A banca testa o conhecimento sobre o alcance da CGPAR e as boas práticas de contratação de TI no setor público. A CGPAR (Comissão Interministerial de Governança Corporativa e de Administração de Participações Societárias da União) tem competência sobre as empresas estatais controladas pela União. Portanto, o item I erra ao generalizar para "todas as empresas estatais" (incluiria estaduais e municipais). Já os itens II e III estão em linha com os princípios de economicidade e planejamento.
Item I — ❌ Incorreto
Afirma que a Resolução estabelece orientações para todas as empresas estatais. A CGPAR, criada pelo Decreto nº 6.021/2007, é vinculada à União e suas orientações atingem as empresas estatais federais, não alcançando automaticamente as estatais estaduais e municipais.
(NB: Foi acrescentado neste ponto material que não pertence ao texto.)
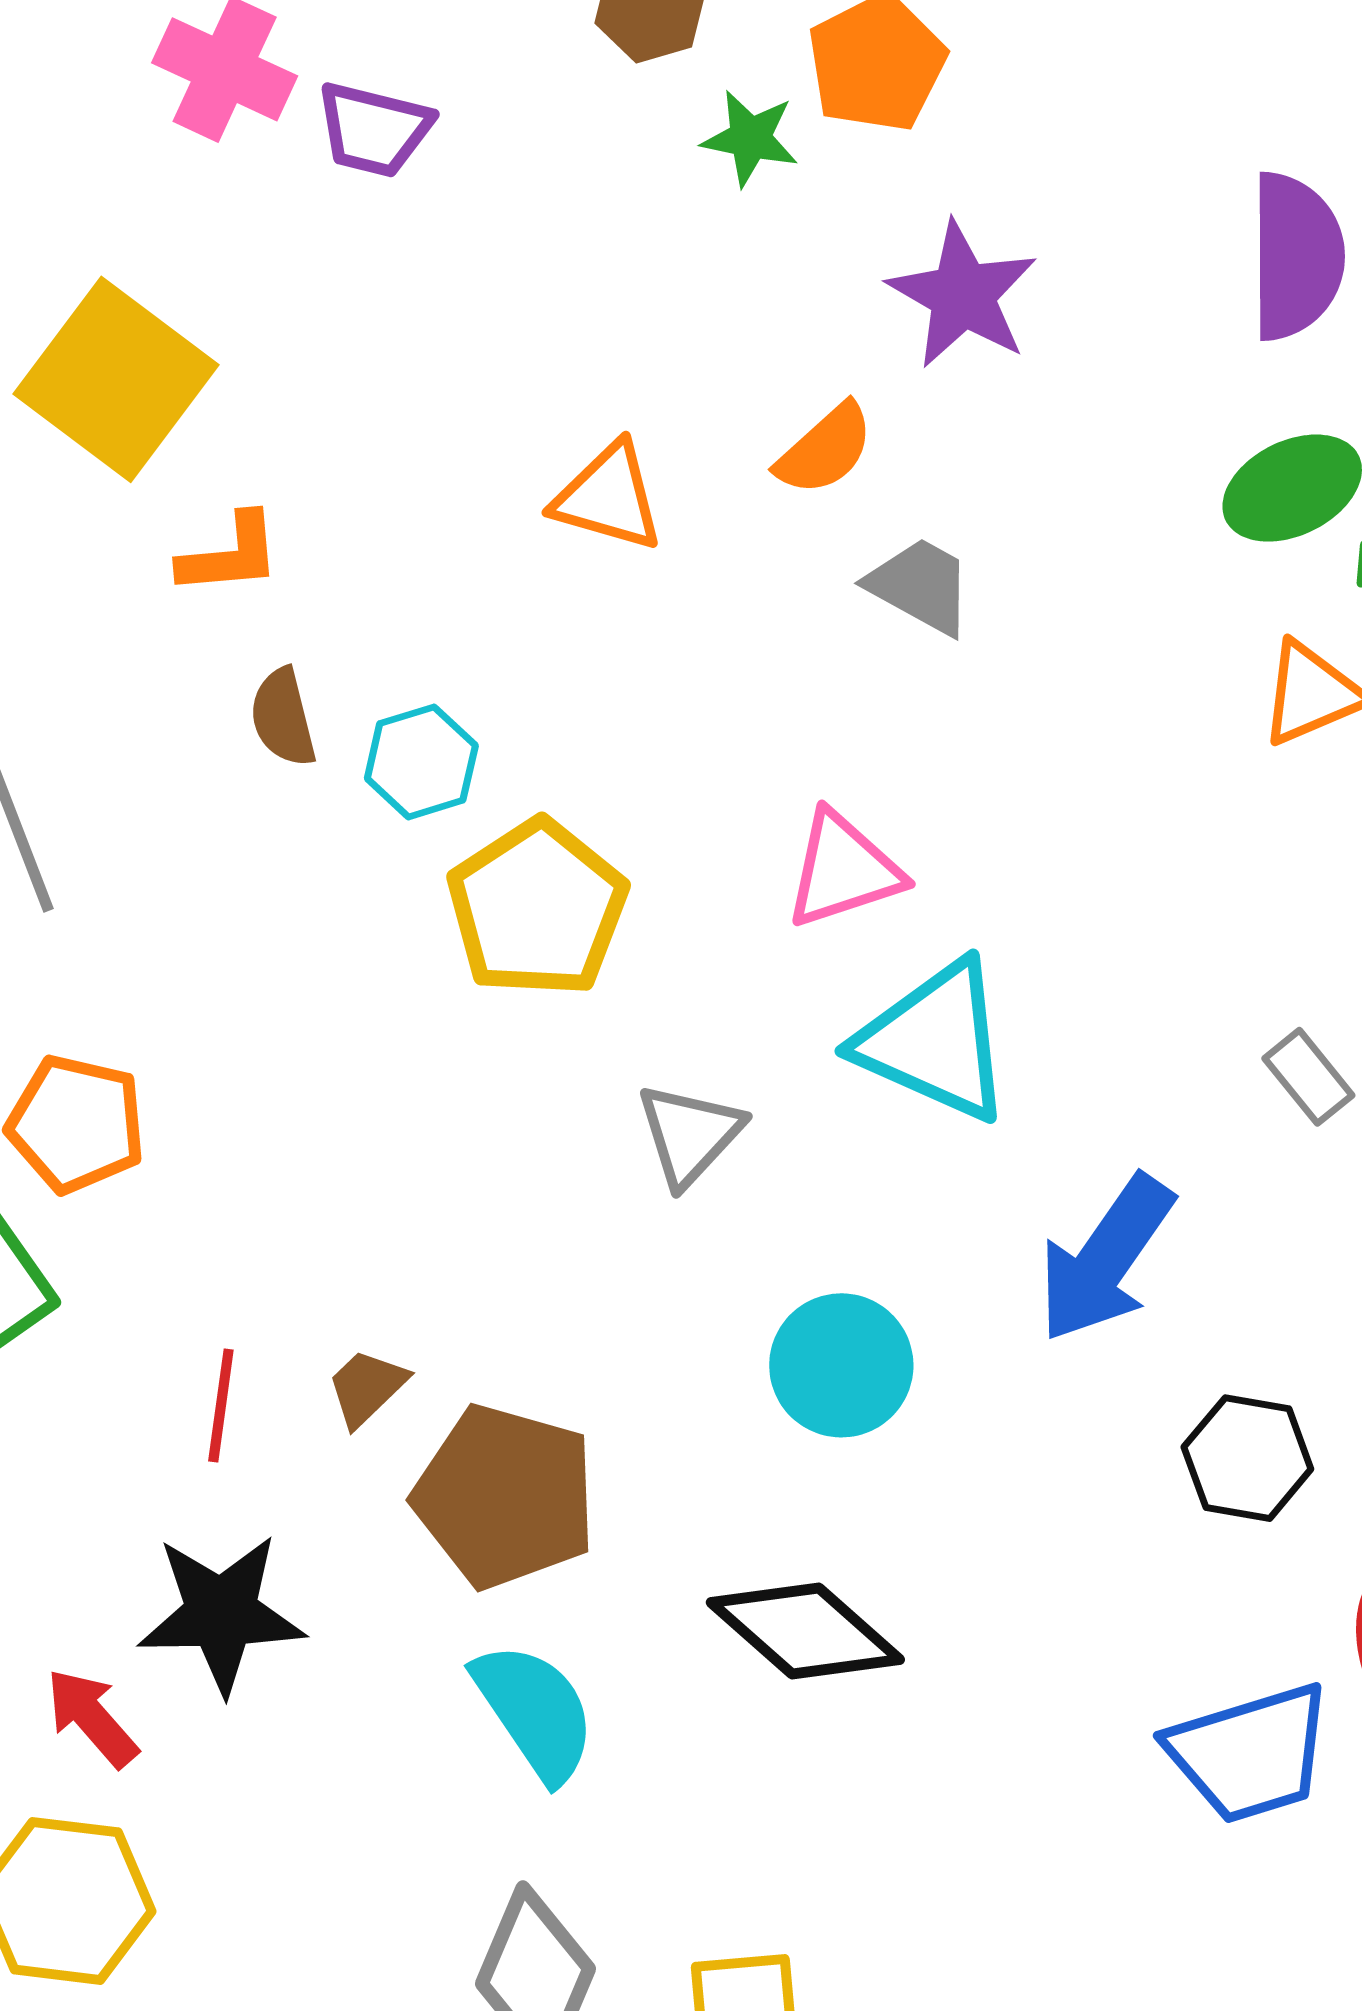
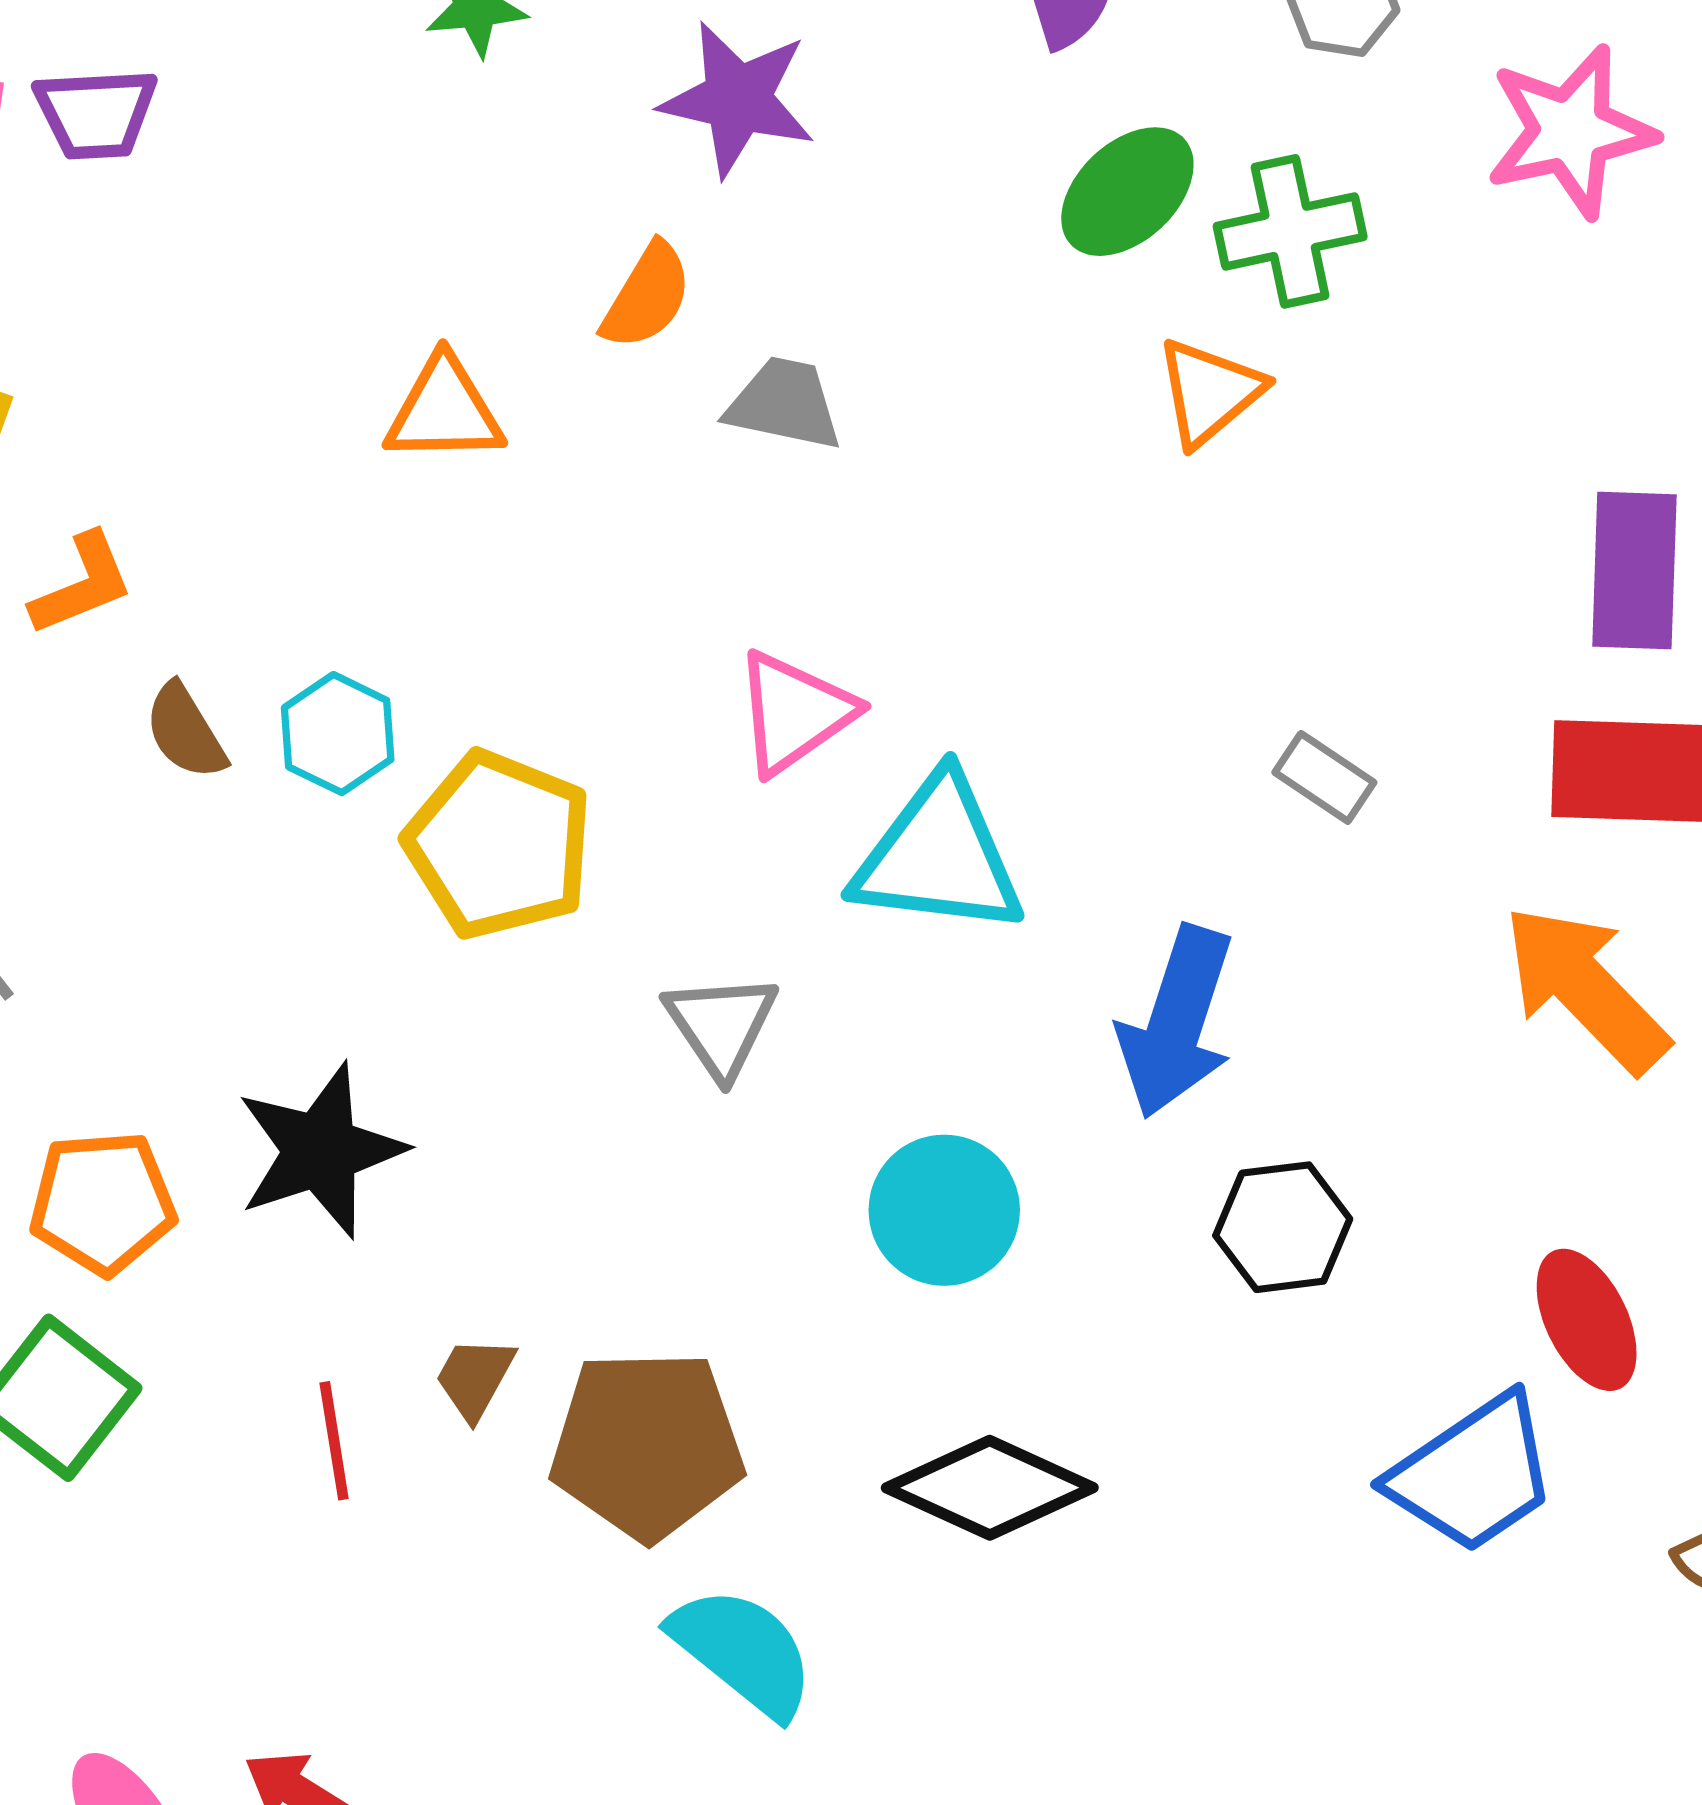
black hexagon: (1247, 1458) -> (1283, 1227), moved
black star: (221, 1614) -> (321, 1151), moved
O erro está na abrangência universal.
Item II — ✅ Correto
Recomenda que a aquisição de licenças, programas e serviços seja estritamente compatível com a necessidade. Essa é uma diretriz de eficiência e economicidade, presente em diversas normas de gestão de TI, incluindo a Resolução CGPAR nº 29/2022. O item reproduz a recomendação corretamente.
Item III — ✅ Correto
Recomenda a elaboração de estudos técnicos preliminares quando houver risco de dependência tecnológica, para avaliar o grau de dependência e a relação custo-benefício. Essa é uma prática de governança de TI que visa mitigar riscos e garantir a melhor solução. O item está de acordo com a Resolução.
Gabarito: letra D — II e III, apenas.